Di più: “l’apnea prolungata dei tursiopi li renderebbe più esposti dell’uomo, in virtù della grande capacità polmonare, all’assunzione involontaria delle microplastiche condotte dall’aria”, annota ancora Hart.
Quanto alle conseguenze, le microplastiche sarebbero collegate a potenziali infiammazioni e danni a livello cellulare. E, soprattutto, veicolerebbero sostanze chimiche a loro volta direttamente nocive. Ma – spiegano i ricercatori – sono necessari ulteriori studi per comprendere meglio l’entità delle microplastiche inalate, nonché per esplorarne con maggiore precisione gli impatti, dati i potenziali rischi per la funzionalità polmonare e la salute.Non mancano, nel recente passato, studi sull’inalazione di microplastiche da parte dell’uomo. Che potrebbe respirare circa16,2 frammenti all’ora, l’equivalente di una carta di credito in una settimana, secondo studio condotto dai ricercatori della University of Technology Sydney, della Western Sydney University, della Urmia University, della Islamic Azad University, della University of Comilla e della Queensland University of Technology, pubblicato sulla rivista Physics of Fluids.

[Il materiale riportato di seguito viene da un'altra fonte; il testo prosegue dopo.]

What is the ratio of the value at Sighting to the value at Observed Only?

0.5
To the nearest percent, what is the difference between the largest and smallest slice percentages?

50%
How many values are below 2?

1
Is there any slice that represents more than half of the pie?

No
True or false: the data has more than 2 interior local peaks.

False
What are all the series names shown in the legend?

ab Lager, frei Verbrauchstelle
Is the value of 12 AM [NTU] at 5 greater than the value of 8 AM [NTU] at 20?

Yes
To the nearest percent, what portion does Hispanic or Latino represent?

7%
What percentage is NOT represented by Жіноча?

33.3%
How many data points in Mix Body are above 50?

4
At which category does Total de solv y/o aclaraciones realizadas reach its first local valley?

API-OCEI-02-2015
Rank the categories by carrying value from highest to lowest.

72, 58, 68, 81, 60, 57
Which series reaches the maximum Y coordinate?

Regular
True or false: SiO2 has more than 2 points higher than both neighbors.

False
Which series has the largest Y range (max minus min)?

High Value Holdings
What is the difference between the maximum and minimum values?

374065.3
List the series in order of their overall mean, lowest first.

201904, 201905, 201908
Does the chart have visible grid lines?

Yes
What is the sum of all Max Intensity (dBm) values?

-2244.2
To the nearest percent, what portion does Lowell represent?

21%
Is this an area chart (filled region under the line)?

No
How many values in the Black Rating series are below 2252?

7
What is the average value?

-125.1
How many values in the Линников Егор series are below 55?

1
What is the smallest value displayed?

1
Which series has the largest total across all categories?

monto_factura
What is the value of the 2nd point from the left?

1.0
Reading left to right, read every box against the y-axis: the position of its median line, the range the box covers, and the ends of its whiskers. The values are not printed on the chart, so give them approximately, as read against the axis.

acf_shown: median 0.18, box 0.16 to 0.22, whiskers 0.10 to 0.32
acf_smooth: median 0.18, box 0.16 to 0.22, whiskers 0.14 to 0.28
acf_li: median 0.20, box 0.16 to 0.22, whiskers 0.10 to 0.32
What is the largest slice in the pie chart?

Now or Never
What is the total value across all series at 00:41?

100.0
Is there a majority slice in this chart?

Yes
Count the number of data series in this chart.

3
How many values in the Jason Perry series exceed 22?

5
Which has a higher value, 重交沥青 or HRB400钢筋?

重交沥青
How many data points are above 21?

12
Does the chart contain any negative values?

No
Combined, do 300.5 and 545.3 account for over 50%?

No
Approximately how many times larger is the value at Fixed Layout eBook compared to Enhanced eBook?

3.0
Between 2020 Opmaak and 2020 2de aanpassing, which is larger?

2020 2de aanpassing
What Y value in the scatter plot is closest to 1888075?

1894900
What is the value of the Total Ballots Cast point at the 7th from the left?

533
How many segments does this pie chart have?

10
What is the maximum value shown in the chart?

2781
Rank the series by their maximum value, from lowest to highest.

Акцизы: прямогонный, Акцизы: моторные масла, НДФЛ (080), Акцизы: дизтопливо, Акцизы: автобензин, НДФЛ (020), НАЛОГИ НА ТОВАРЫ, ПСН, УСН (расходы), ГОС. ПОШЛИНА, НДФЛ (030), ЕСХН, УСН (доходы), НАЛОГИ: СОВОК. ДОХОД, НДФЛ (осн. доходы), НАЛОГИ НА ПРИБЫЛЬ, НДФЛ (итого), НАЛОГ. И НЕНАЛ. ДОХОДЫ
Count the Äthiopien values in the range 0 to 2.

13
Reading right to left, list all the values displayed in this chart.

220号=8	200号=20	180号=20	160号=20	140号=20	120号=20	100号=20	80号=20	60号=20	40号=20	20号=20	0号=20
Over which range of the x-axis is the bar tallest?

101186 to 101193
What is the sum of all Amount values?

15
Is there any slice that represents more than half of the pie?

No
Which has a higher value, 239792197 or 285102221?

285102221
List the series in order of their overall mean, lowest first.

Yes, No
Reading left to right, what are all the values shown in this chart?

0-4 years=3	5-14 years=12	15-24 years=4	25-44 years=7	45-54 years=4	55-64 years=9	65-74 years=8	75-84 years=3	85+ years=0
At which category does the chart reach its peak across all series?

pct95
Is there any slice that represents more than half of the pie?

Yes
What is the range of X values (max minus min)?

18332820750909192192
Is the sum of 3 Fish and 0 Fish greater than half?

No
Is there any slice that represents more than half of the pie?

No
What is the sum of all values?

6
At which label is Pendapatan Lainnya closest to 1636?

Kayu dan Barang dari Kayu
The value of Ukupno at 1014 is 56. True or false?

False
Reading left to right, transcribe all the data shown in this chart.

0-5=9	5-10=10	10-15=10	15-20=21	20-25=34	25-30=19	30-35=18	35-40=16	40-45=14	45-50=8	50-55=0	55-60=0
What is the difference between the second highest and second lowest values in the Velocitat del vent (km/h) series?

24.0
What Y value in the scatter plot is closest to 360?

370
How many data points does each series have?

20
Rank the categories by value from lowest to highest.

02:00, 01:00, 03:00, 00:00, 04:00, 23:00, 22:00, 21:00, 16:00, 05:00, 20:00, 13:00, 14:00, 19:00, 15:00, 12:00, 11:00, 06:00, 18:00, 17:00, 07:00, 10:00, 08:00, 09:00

La sfida è comprendere con quali conseguenze, a breve e lungo termine, si muovano nel sistema respiratorio, degli esseri umani come degli animali, delfini compresi. La plastica come vettore di agenti nocivi“Il problema della diffusione delle microplastiche, e in generale delle plastiche, è – con i cambiamenti climatici e la distruzione diretta degli habitat, una delle tre grandi questioni che minacciano la biodiversità. – spiega Antonio Terlizzi, che da direttore del Dipartimento di Ecologia Marina Integrata della Stazione zoologica Anton Dohrn si occupa quotidianamente degli effetti dell’impatto antropico sugli organismi marini –
Nel Mediteranneo stimiamo un quantitativo di 500 milioni di tonnellate di plastica, l’85% dei quali a noi invisibili, trovandosi soprattutto nei fondali. E troviamo costantemente microplastiche nei mammiferi, nei pesci e in diversi invertebrati, per esempio crostacei, spugne ed echinodermi: le nostre preoccupazioni non sono legate solo agli effetti diretti della plastica ingerita o respirata, quanto a quelli indiretti. Gli animali, delfini compresi, che ingeriscono o respirano microplastiche hanno a che fare con quello che in gergo definiamo ‘carrier’, vale a dire portatori di agenti chimici e sostanze tossiche che penetrano negli organismi attraverso la plastica e influiscono negativamente sulla salute degli animali”.